Une revue bimestrielle, exigeante et accessible, au croisement entre le monde de la recherche et les associations de terrain.
L’Oms décernait récemment à la France le prix des meilleurs soins de santé ! « Le bien-être des populations dans le monde dépend étroitement de leur système de santé », soulignait Mme Bruntland, la directrice générale de l’Oms. Les experts jugent qu’un équilibre a été atteint, malgré des inquiétudes pour l’avenir, avec une ouverture plus large de soins, avec une assurance universelle, avec une liberté de choix pour se soigner... Pourtant, sur chacun de ces points, l’équilibre se révèle aujourd’hui bien fragile. Le droit à la santé correspond-il à une consommation indéfinie ? La prise en charge par une assurance universelle va-t-elle se rétrécir et ne rencontre-t-elle pas des exigences nouvelles de gestion ? L’accès aux soins dépend-il de procédures administratives ou va-t-il au-devant de besoins qui ne savent pas s’exprimer ? On peine à organiser une réponse qui soit celle d’une « santé de masse », assistant à la croissance de la demande des usagers d’un « système », sans parvenir à définir clairement les priorités.
Ce dossier appelle à réfléchir à une politique de santé où les responsabilités soient davantage partagées. S’il est un domaine où les attentes ont été façonnées par les experts, c’est bien celui de la santé. La science biomédicale propose le modèle d’un corps machine que l’on saura réparer, indéfiniment. Les mesures de santé publique sont définies par les épidémiologistes et les spécialistes de la prévention, qui désignent quelles sont les conduites à risques.
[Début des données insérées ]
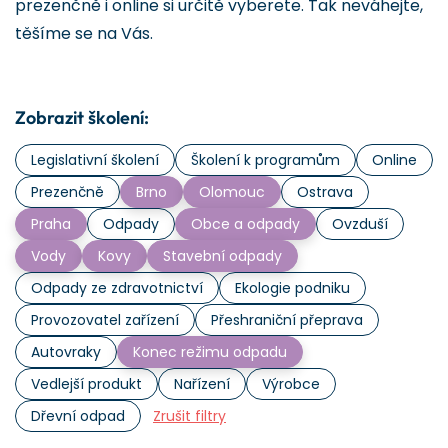
prezenčně i online si určitě vyberete. Tak neváhejte,
těšíme se na Vás.
Zobrazit školení:
Legislativní školení
Školení k programům
Online
Prezenčně
Brno
Olomouc
Ostrava
Praha
Odpady
Obce a odpady
Ovzduší
Vody
Kovy
Stavební odpady
Odpady ze zdravotnictví
Ekologie podniku
Provozovatel zařízení
Přeshraniční přeprava
Autovraky
Konec režimu odpadu
Vedlejší produkt
Nařízení
Výrobce
Dřevní odpad
Zrušit filtry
Les formes de régulation économique sont présentées dans la logique d’un rationnement inéluctable, mais elles peinent à permettre à la société de décider des choix qu’elle veut faire.
Les choix de demain seront-ils ceux de bénéficiaires, atomisés, en face de propositions, de modèles auxquels ils ont droit, auxquels ils cherchent à correspondre ? Ou ceux de sujets qui vivent la complexité de leurs conduites, de leur environnement, de leurs désirs et qui s’engagent dans une dynamique d’adaptation, personnelle et collective, aux tensions internes et externes qu’ils traversent ?
Le malade est le patient du système de soins : celui qui subit, qui reçoit. Dans les discours, certes, on l’invite à être acteur de sa santé. Mais n’est-ce pas souvent pour lui demander de se plier aux règles, aux normes curatives ou préventives définies pour lui, aux indications, aux ordonnances ?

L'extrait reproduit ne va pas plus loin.